Department of Bioengineering, Swanson School of Engineering, University of Pittsburgh, 300 Technology Drive, Pittsburgh, PA 15219, USA.
Biochem Biophys Res Commun. 2010 Mar 19;393(4):582-6. doi: 10.1016/j.bbrc.2010.02.018. Epub 2010 Feb 10.

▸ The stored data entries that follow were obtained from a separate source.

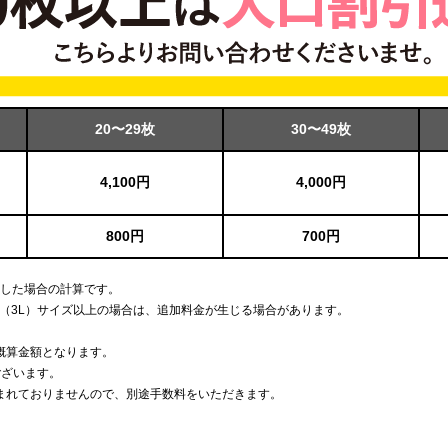
20〜29枚
30〜49枚
4,100円
4,000円
800円
700円
用した場合の計算です。
L（3L）サイズ以上の場合は、追加料金が生じる場合があります。
概算金額となります。
ございます。
まれておりませんので、別途手数料をいただきます。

Stromal cells from fat tissues exhibit properties of mesenchymal stem cells from other sources with the ability to differentiate towards multiple cell types. However, effective differentiation of these mesenchymal cells, called adipose-derived stem cells (ADSCs), towards cardiomyogenic lineage has been limited to a small number of isolated clones in an extended culture. Previously, we reported that treatment with phorbol ester induces the expression of several cardiomyogenic genes in the absence of serum. This study was performed to identify the roles of PKC isoforms in cardiomyogenic gene expression of ADSCs. Treatment with 10nM phorbol myristate acetate (PMA) for 24h caused sustained increases in mRNA levels for various cardiomyogenic genes, such as Mef2C, cardiac actin and troponin, for at least 6 days following the drug removal. The use of various inhibitors specific for PKC isoforms demonstrated that the novel PKC-theta/delta isoforms mediate the PMA effects. RT-PCR revealed that ADSCs express significant mRNA for PKC-delta, but not theta isoform. Overexpression of cDNA for PKC-delta resulted in marked increases in cardiac mRNA expression. These results indicate that activation of PKC-delta induces the expression of multiple cardiomyogenic genes in ADSCs.
脂肪组织中的基质细胞表现出与其他来源的间充质干细胞相似的特性,具有向多种细胞类型分化的能力。然而,这些间充质细胞(称为脂肪来源的干细胞,ADSCs)向心肌细胞谱系的有效分化仅局限于少数在延长培养中分离的克隆。先前,我们报道了在无血清的情况下,佛波酯处理会诱导多种心肌生成基因的表达。本研究旨在确定 PKC 同工型在 ADSC 心肌生成基因表达中的作用。用 10nM 佛波酯 12-十四酰基佛波醇-13-醋酸盐(PMA)处理 24 小时会导致各种心肌生成基因,如 Mef2C、心肌肌动蛋白和肌钙蛋白的 mRNA 水平持续增加,在药物去除后至少 6 天内均保持这种状态。使用针对 PKC 同工型的各种特异性抑制剂表明,新型 PKC-θ/delta 同工型介导了 PMA 的作用。RT-PCR 显示 ADSC 表达大量 PKC-δ mRNA,但不表达 θ 同工型。PKC-δ cDNA 的过表达导致心脏 mRNA 表达的显著增加。这些结果表明,PKC-δ 的激活诱导 ADSC 中多种心肌生成基因的表达。